This Java program can read photo in common formats like jpg, gif, png etc as well write the stretched image in any of common formats.

The prime advantage with Java is that first it is platform independent and secondly there come huge number of libraries which let you do just about anything.

How image is laid out internally

To refresh the basics just go through this to understand how raster images like gif/jpeg care composed of.

So we'll be working on each plane/channel/color or band separately without thinking about the rest two.

Input

To show histogram stretching we've considered this jpeg image (2592 pixels width and 1944 pixels height)which is not properly lit up due to less light. Also see the histogram of this photo as seen in Photoshop:

Original jpg photo before histogram stretch(I've removed the person):

Original jpg photo before histogram stretch(I've removed the person)

_Source records:_
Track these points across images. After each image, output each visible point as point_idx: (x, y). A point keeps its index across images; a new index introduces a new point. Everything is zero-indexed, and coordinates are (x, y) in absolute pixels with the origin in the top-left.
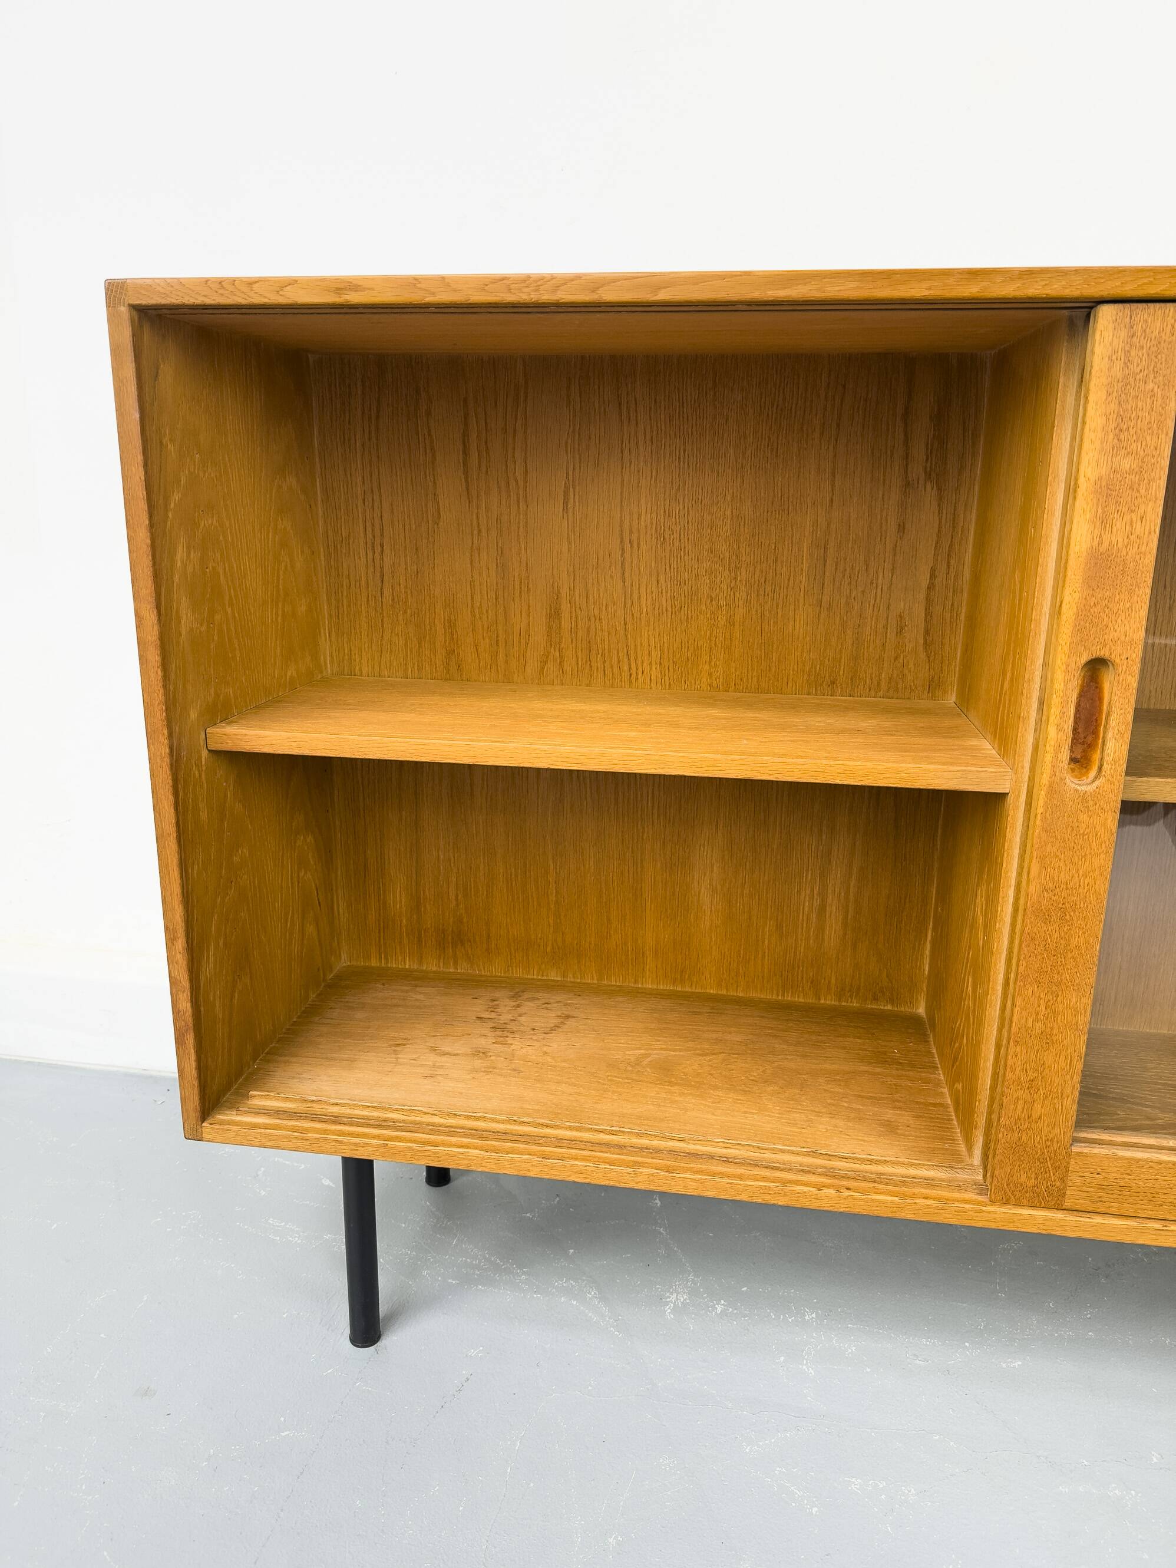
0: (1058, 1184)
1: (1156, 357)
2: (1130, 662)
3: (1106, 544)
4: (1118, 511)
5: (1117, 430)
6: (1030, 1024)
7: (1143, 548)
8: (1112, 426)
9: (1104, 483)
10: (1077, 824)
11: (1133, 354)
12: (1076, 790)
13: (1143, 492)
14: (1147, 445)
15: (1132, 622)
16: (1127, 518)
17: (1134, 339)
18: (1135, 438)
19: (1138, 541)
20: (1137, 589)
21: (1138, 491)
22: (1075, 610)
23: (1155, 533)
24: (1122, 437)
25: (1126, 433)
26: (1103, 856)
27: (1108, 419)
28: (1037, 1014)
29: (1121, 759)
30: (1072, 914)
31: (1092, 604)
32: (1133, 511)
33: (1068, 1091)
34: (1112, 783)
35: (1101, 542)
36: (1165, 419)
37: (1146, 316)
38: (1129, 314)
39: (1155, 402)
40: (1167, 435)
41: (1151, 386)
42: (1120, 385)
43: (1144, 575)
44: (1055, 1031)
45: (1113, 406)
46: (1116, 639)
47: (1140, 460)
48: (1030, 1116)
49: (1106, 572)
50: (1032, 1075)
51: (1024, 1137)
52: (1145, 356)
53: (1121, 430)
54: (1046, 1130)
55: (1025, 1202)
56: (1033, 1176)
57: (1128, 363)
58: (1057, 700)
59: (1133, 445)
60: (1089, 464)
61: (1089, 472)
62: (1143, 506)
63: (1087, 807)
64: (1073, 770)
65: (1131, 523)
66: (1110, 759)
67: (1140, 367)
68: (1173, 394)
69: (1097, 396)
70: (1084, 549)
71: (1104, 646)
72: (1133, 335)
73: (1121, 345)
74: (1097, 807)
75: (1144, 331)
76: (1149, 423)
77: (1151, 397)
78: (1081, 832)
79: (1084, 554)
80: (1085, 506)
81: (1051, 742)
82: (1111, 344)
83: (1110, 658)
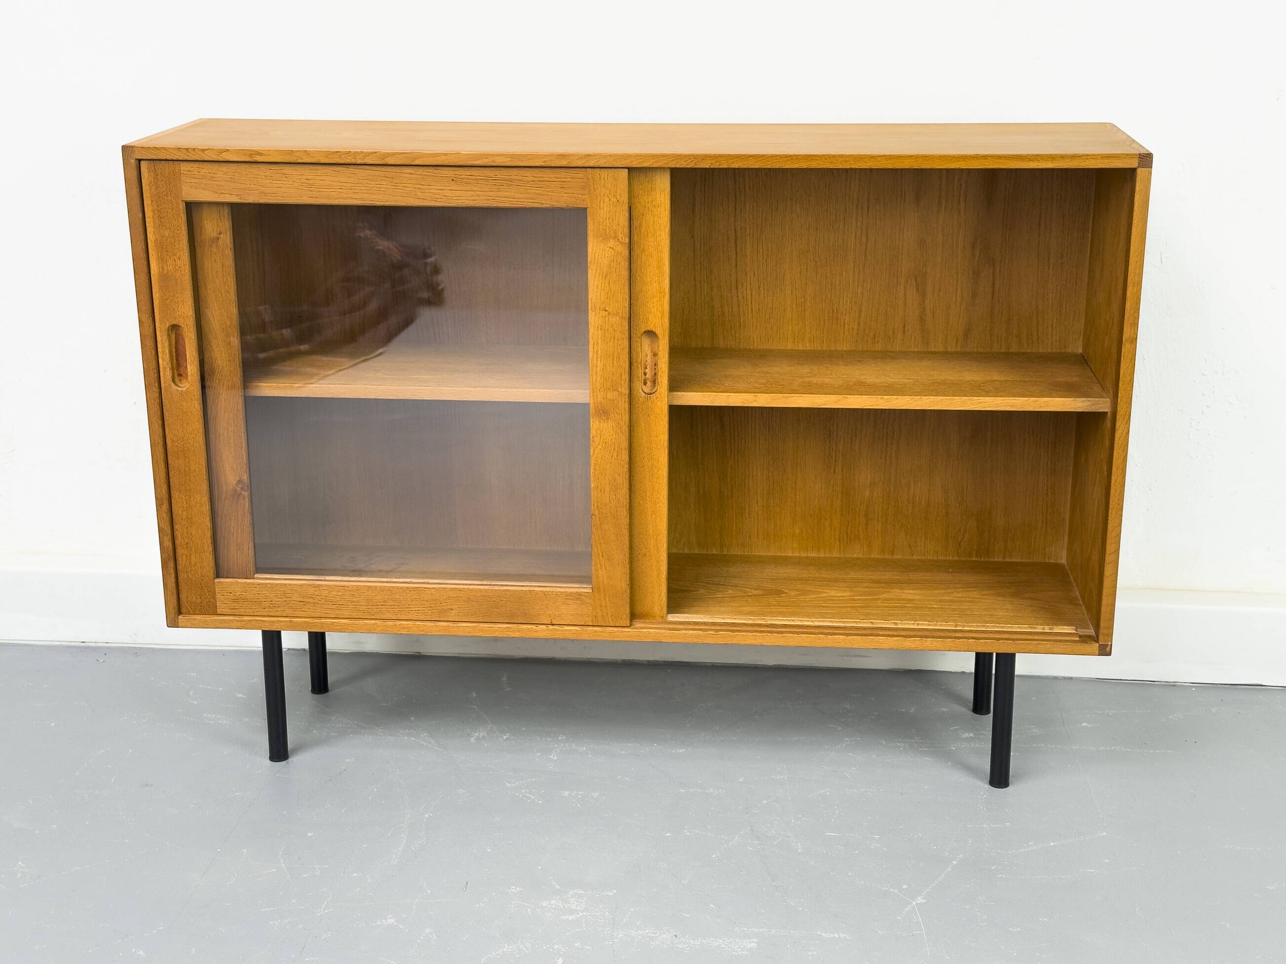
0: (212, 601)
1: (169, 185)
2: (190, 327)
3: (166, 271)
4: (168, 255)
5: (160, 218)
6: (180, 513)
7: (183, 272)
8: (157, 216)
9: (159, 242)
10: (181, 407)
11: (159, 183)
12: (176, 390)
13: (177, 246)
14: (174, 225)
15: (185, 307)
16: (172, 258)
17: (158, 177)
18: (168, 221)
19: (180, 269)
20: (185, 292)
21: (175, 245)
22: (158, 301)
23: (187, 265)
24: (162, 221)
25: (163, 219)
26: (197, 423)
27: (154, 213)
28: (183, 507)
29: (195, 373)
30: (188, 453)
31: (166, 299)
32: (174, 255)
33: (206, 548)
34: (193, 386)
35: (163, 268)
36: (180, 213)
37: (161, 166)
39: (173, 205)
40: (182, 220)
41: (170, 198)
42: (156, 197)
44: (193, 517)
45: (155, 207)
46: (180, 315)
47: (173, 231)
48: (190, 564)
49: (168, 284)
50: (186, 540)
51: (190, 577)
52: (164, 185)
54: (199, 570)
55: (197, 612)
56: (199, 597)
57: (157, 188)
58: (159, 345)
59: (168, 225)
60: (150, 233)
61: (151, 237)
62: (178, 253)
63: (184, 398)
64: (180, 380)
65: (175, 260)
66: (190, 374)
67: (164, 189)
68: (180, 202)
69: (147, 202)
70: (156, 273)
71: (175, 319)
72: (157, 175)
73: (153, 179)
74: (189, 398)
75: (161, 173)
76: (173, 215)
77: (171, 203)
78: (184, 411)
79: (157, 275)
80: (152, 252)
81: (161, 366)
82: (148, 178)
83: (180, 324)
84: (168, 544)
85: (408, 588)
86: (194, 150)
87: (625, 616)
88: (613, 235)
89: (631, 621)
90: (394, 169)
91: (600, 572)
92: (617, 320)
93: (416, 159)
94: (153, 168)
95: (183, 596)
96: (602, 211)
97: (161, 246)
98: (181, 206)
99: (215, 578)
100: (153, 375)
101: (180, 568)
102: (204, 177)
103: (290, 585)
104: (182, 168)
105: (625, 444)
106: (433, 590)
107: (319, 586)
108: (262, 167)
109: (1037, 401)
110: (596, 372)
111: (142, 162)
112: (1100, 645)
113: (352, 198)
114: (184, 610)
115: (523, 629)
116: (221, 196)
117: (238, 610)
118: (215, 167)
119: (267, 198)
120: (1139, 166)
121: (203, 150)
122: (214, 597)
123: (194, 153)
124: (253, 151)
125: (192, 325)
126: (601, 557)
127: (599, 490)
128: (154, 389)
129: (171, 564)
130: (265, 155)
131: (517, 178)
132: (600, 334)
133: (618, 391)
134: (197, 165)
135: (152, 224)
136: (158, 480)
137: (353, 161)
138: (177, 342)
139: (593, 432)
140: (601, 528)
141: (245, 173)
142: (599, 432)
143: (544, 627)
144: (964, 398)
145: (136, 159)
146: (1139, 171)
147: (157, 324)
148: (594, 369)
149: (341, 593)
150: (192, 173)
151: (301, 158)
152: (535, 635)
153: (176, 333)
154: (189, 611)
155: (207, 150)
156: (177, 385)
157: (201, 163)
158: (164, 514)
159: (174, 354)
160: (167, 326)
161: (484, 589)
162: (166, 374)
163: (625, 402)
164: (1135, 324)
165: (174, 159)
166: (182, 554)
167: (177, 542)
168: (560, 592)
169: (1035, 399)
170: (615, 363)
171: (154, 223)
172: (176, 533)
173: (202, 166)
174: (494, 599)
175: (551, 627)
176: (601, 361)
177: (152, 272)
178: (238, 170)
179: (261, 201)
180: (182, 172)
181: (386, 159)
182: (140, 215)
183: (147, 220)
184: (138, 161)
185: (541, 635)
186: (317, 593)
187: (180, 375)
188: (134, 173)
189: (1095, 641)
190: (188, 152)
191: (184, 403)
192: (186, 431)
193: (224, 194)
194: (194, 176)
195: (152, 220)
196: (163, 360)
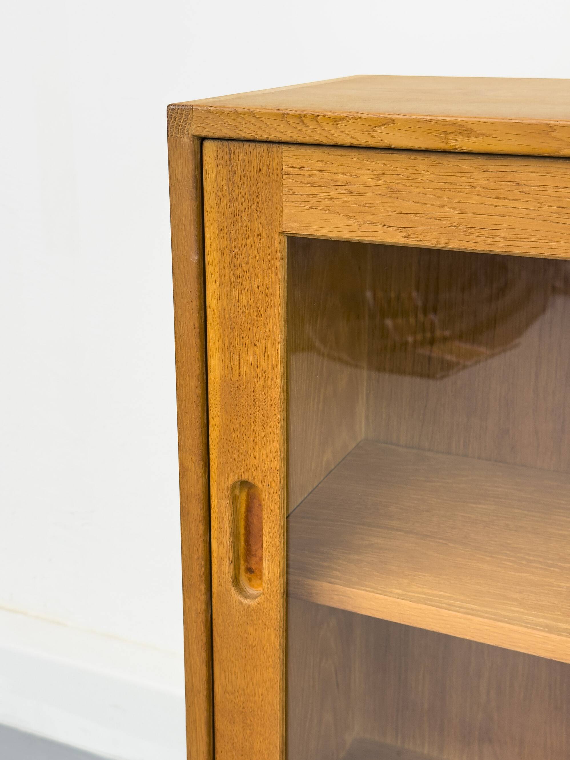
1: (257, 196)
2: (272, 490)
3: (236, 374)
4: (243, 344)
5: (232, 266)
7: (269, 382)
8: (227, 261)
9: (227, 316)
10: (245, 635)
11: (236, 192)
12: (241, 603)
13: (262, 327)
14: (260, 283)
15: (268, 451)
16: (252, 351)
17: (236, 178)
18: (248, 274)
19: (264, 374)
20: (268, 421)
21: (258, 327)
22: (218, 433)
23: (278, 369)
24: (237, 272)
25: (240, 269)
26: (271, 669)
27: (222, 254)
29: (275, 580)
30: (252, 719)
31: (232, 429)
32: (256, 345)
34: (270, 602)
35: (231, 372)
36: (273, 259)
37: (243, 155)
38: (228, 152)
39: (261, 241)
40: (276, 274)
41: (256, 225)
42: (229, 221)
43: (273, 408)
45: (225, 242)
46: (257, 465)
47: (256, 296)
49: (240, 401)
52: (247, 195)
53: (235, 266)
57: (233, 200)
58: (214, 516)
59: (248, 281)
60: (212, 296)
61: (213, 303)
62: (264, 342)
63: (252, 620)
64: (250, 580)
65: (256, 356)
66: (267, 578)
67: (245, 205)
68: (276, 235)
69: (210, 230)
70: (218, 376)
71: (248, 470)
72: (234, 173)
73: (225, 182)
74: (260, 622)
75: (243, 170)
76: (259, 261)
77: (258, 236)
78: (250, 643)
79: (219, 381)
80: (213, 335)
81: (214, 554)
82: (216, 180)
83: (256, 482)
86: (316, 121)
94: (227, 157)
98: (277, 245)
100: (199, 570)
102: (331, 183)
104: (287, 160)
108: (466, 163)
111: (207, 144)
116: (365, 227)
119: (468, 238)
121: (336, 120)
123: (312, 125)
124: (451, 124)
128: (198, 594)
130: (480, 135)
134: (319, 154)
135: (217, 276)
138: (249, 510)
141: (425, 178)
145: (194, 136)
147: (212, 475)
150: (307, 172)
153: (248, 495)
155: (344, 119)
156: (241, 592)
157: (327, 150)
159: (242, 531)
160: (231, 483)
162: (223, 569)
165: (271, 138)
171: (220, 276)
177: (211, 375)
178: (410, 171)
179: (454, 245)
180: (285, 168)
182: (195, 258)
183: (209, 269)
184: (199, 142)
187: (250, 570)
188: (190, 168)
190: (303, 123)
191: (251, 630)
192: (251, 679)
193: (372, 223)
194: (309, 179)
195: (217, 269)
196: (219, 544)
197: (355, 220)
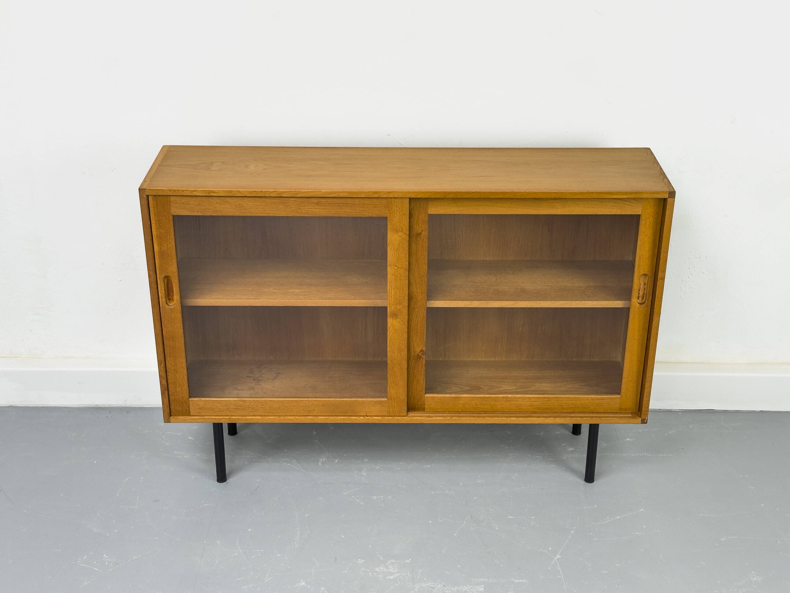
0: (188, 409)
1: (164, 207)
2: (175, 277)
3: (162, 249)
4: (163, 242)
6: (170, 367)
7: (172, 250)
8: (158, 223)
10: (170, 316)
12: (169, 308)
13: (169, 237)
14: (167, 227)
15: (173, 267)
16: (166, 243)
17: (158, 203)
18: (163, 225)
19: (170, 249)
20: (172, 260)
21: (167, 237)
22: (158, 265)
23: (174, 247)
24: (160, 225)
25: (161, 224)
26: (179, 324)
27: (156, 221)
28: (172, 364)
29: (178, 300)
30: (175, 338)
31: (162, 263)
33: (185, 385)
34: (177, 306)
35: (161, 249)
36: (170, 221)
37: (160, 199)
39: (166, 217)
40: (171, 224)
41: (165, 214)
42: (157, 213)
44: (178, 369)
45: (157, 218)
46: (170, 271)
47: (166, 230)
48: (176, 391)
49: (163, 256)
50: (174, 381)
51: (176, 398)
52: (162, 207)
53: (160, 224)
54: (181, 394)
55: (180, 415)
56: (181, 407)
57: (158, 208)
58: (159, 287)
59: (163, 227)
60: (154, 231)
61: (154, 233)
62: (169, 241)
63: (173, 312)
64: (170, 302)
65: (167, 245)
66: (176, 300)
67: (161, 209)
68: (170, 216)
69: (152, 216)
70: (157, 250)
71: (167, 273)
72: (158, 202)
73: (155, 205)
74: (175, 311)
75: (160, 202)
76: (166, 222)
78: (173, 318)
79: (158, 252)
80: (155, 241)
81: (160, 296)
82: (153, 204)
83: (170, 276)
84: (164, 383)
85: (291, 400)
87: (404, 411)
88: (401, 230)
89: (407, 413)
90: (286, 199)
91: (392, 390)
92: (402, 271)
93: (297, 194)
94: (156, 199)
95: (172, 407)
96: (395, 218)
97: (159, 237)
98: (170, 218)
99: (189, 398)
100: (156, 301)
101: (171, 394)
102: (183, 203)
103: (229, 400)
104: (171, 199)
105: (406, 330)
106: (305, 401)
107: (245, 401)
108: (215, 198)
109: (614, 303)
110: (391, 296)
111: (149, 196)
112: (642, 419)
113: (263, 213)
114: (172, 414)
115: (352, 419)
116: (193, 212)
117: (202, 413)
118: (190, 198)
119: (217, 213)
120: (669, 198)
121: (183, 191)
122: (189, 408)
123: (178, 192)
124: (210, 191)
125: (177, 276)
126: (393, 384)
127: (392, 352)
128: (157, 308)
129: (166, 392)
130: (217, 193)
131: (351, 203)
132: (393, 278)
133: (402, 305)
134: (179, 197)
135: (155, 227)
136: (159, 352)
137: (264, 195)
138: (168, 283)
139: (389, 325)
140: (393, 370)
141: (206, 201)
142: (392, 325)
143: (362, 418)
144: (577, 302)
145: (146, 195)
146: (668, 199)
147: (158, 276)
148: (390, 294)
149: (256, 404)
150: (177, 201)
151: (236, 194)
152: (358, 422)
153: (167, 279)
154: (176, 414)
155: (185, 190)
156: (168, 305)
157: (181, 197)
158: (162, 368)
159: (166, 289)
160: (163, 277)
161: (332, 400)
162: (163, 300)
163: (406, 310)
164: (664, 271)
165: (167, 195)
166: (172, 387)
167: (169, 381)
168: (371, 400)
169: (613, 302)
170: (401, 291)
172: (168, 377)
173: (183, 198)
174: (337, 405)
175: (367, 418)
176: (394, 290)
177: (155, 251)
178: (202, 200)
179: (214, 215)
180: (171, 201)
181: (282, 195)
182: (149, 223)
183: (153, 224)
185: (361, 422)
186: (244, 404)
187: (169, 299)
188: (146, 202)
189: (639, 416)
190: (175, 191)
191: (173, 314)
192: (174, 328)
193: (194, 211)
194: (178, 203)
195: (155, 225)
196: (161, 293)
197: (190, 211)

_QUESTIONS TO ANSWER:_
[1] In the histogram-stretching text, swap "Java" for "Python" and write out the passage between "This Java program" and "the rest two.", inclusive.
[2] Does the histogram-stretching text support each statement? Answer yes or no and quote the words that decide it.
(a) The input photo is 2592 pixels wide.
(b) The program can write the stretched image only as a jpg.
(c) Each color channel is handled separately.
Rely only on the histogram-stretching text.

_YOUR WRITTEN ANSWERS:_
[1]
This Python program can read photo in common formats like jpg, gif, png etc as well write the stretched image in any of common formats.

The prime advantage with Python is that first it is platform independent and secondly there come huge number of libraries which let you do just about anything.

How image is laid out internally

To refresh the basics just go through this to understand how raster images like gif/jpeg care composed of.

So we'll be working on each plane/channel/color or band separately without thinking about the rest two.

[2]
(a) Yes: "2592 pixels width and 1944 pixels height"
(b) No: "write the stretched image in any of common formats"
(c) Yes: "we'll be working on each plane/channel/color or band separately without thinking about the rest two"